> [Prompt A]
In the precipitation treatments excerpt below, how many days after S-metolachlor application is the additional single-day precipitation event applied?
> [Prompt B]
Reproduce word for word the portion of the precipitation treatments excerpt below from "All other precipitation" to "median precipitation control.".

Simulated precipitation treatments. Our precipitation treatments include:
Median Precipitation Control: We will ensure our median precipitation control closely resembles an ‘average’ year by using a combination of rainout shelters (in wet years) and supplemental irrigation (in dry years) to moderate water close to the 50th percentile of both frequency (# of days per week that receive rain) and intensity (amount of rain in any daily rain event) based on precipitation data at each site for the previous 30 years.
All other precipitation treatments will receive the same amount of simulated precipitation as the Median control, but then will also receive additional precipitation varying in intensity. To examine the effect of increasing intensity of extreme events on weed control efficacy, we will apply either 1, 2, or 3 in. of precipitation in a single day event, three days after S-metolachlor application (days after herbicide application, DAHA) in addition to the rainfall included in the median precipitation control.
To impose the precipitation treatments, we will use a low-intensity sprinkler, which consists of a PVC pipe frame and in the center an inverted cone spray tip, and sprayer nozzle mounted on a PVC sprinkler arm with a water pressure control mechanism (ball and throttling valve, and pressure gauge). For both the heavy and extreme precipitation events, the rainfall simulator will be continuously moved from plot to plot so that the designated daily precipitation amount is delivered over a 12-hour period as opposed to all at once.

> [Dataset entries]
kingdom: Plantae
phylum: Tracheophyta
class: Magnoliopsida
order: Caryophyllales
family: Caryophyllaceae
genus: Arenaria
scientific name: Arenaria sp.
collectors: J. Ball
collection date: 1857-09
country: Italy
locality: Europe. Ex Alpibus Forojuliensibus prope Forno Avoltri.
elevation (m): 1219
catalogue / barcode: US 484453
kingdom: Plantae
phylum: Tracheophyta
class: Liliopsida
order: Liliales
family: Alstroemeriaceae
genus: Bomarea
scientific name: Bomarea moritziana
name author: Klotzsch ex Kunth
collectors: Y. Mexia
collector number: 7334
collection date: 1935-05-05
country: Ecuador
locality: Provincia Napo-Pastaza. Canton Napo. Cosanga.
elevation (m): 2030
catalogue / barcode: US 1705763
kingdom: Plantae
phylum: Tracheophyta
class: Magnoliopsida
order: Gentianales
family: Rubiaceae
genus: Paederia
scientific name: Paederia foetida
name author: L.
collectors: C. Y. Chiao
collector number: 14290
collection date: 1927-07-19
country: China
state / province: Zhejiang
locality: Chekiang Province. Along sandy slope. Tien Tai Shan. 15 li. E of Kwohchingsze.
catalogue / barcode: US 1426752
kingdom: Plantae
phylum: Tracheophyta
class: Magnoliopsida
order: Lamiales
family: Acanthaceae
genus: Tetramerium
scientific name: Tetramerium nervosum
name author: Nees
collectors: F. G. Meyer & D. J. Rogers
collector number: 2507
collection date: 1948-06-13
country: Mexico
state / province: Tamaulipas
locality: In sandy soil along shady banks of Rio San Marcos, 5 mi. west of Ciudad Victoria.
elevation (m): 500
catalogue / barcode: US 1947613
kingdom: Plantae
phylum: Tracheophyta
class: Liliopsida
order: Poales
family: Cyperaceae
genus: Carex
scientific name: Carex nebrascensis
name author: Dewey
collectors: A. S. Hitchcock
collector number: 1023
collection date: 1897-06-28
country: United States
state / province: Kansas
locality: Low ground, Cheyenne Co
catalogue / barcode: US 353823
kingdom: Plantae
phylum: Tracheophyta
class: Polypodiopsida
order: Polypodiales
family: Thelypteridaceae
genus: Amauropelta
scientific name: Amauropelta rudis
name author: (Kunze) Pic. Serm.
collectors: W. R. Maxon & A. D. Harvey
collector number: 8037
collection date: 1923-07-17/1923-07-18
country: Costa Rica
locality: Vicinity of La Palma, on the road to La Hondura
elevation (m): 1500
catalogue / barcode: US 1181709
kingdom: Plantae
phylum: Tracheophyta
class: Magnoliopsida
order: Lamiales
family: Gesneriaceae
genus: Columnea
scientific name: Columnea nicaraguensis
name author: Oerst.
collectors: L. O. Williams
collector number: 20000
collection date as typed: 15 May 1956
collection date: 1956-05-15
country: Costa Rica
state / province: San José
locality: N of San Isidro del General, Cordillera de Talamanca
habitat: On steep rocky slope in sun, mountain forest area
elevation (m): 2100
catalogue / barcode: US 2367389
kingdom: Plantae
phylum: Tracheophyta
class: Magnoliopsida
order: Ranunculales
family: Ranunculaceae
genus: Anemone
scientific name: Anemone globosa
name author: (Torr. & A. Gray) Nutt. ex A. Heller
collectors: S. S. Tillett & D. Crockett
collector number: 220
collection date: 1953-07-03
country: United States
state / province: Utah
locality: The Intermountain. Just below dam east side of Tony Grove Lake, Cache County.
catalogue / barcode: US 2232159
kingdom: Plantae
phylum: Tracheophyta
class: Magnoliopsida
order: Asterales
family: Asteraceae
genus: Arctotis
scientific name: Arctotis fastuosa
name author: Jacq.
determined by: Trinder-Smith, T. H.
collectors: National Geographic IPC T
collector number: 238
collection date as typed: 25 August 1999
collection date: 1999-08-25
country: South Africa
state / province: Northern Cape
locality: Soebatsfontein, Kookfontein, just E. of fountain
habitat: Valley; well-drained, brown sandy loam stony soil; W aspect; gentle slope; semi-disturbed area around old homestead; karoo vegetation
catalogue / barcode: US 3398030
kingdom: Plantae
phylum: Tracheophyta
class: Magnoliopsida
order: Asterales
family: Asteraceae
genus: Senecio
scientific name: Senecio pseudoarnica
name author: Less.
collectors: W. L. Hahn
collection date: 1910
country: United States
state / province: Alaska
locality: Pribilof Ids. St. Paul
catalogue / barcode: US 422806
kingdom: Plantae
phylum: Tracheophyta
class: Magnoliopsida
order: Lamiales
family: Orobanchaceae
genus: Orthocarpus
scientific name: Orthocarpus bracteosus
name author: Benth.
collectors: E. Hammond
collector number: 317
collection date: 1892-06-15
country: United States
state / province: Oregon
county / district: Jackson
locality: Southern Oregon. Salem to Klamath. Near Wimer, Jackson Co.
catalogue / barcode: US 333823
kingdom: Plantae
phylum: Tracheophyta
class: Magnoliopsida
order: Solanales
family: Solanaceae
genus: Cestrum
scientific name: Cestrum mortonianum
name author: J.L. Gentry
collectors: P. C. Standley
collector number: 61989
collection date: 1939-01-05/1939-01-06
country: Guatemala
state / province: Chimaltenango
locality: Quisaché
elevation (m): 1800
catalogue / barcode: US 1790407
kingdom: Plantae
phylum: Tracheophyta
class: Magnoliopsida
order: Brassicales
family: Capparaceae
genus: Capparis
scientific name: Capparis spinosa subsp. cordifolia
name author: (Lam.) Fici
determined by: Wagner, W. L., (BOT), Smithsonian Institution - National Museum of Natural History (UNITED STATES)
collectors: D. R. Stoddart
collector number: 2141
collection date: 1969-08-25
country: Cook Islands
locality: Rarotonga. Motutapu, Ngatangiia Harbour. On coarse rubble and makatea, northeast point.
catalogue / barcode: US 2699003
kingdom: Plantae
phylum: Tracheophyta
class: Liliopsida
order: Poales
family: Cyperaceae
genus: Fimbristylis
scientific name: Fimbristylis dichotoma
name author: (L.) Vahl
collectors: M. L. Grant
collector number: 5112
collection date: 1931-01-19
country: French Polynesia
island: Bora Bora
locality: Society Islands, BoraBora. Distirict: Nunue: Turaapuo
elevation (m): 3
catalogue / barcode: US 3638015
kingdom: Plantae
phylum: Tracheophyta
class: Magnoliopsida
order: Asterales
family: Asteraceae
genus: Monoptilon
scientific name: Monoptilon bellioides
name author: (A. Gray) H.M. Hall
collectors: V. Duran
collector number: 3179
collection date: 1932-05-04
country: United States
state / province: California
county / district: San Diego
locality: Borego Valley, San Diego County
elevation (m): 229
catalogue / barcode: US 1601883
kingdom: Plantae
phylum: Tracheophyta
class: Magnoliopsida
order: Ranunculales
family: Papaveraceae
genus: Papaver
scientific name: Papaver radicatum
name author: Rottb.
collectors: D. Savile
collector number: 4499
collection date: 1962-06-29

> [Your response A]
Three days after S-metolachlor application.

> [Your response B]
All other precipitation treatments will receive the same amount of simulated precipitation as the Median control, but then will also receive additional precipitation varying in intensity. To examine the effect of increasing intensity of extreme events on weed control efficacy, we will apply either 1, 2, or 3 in. of precipitation in a single day event, three days after S-metolachlor application (days after herbicide application, DAHA) in addition to the rainfall included in the median precipitation control.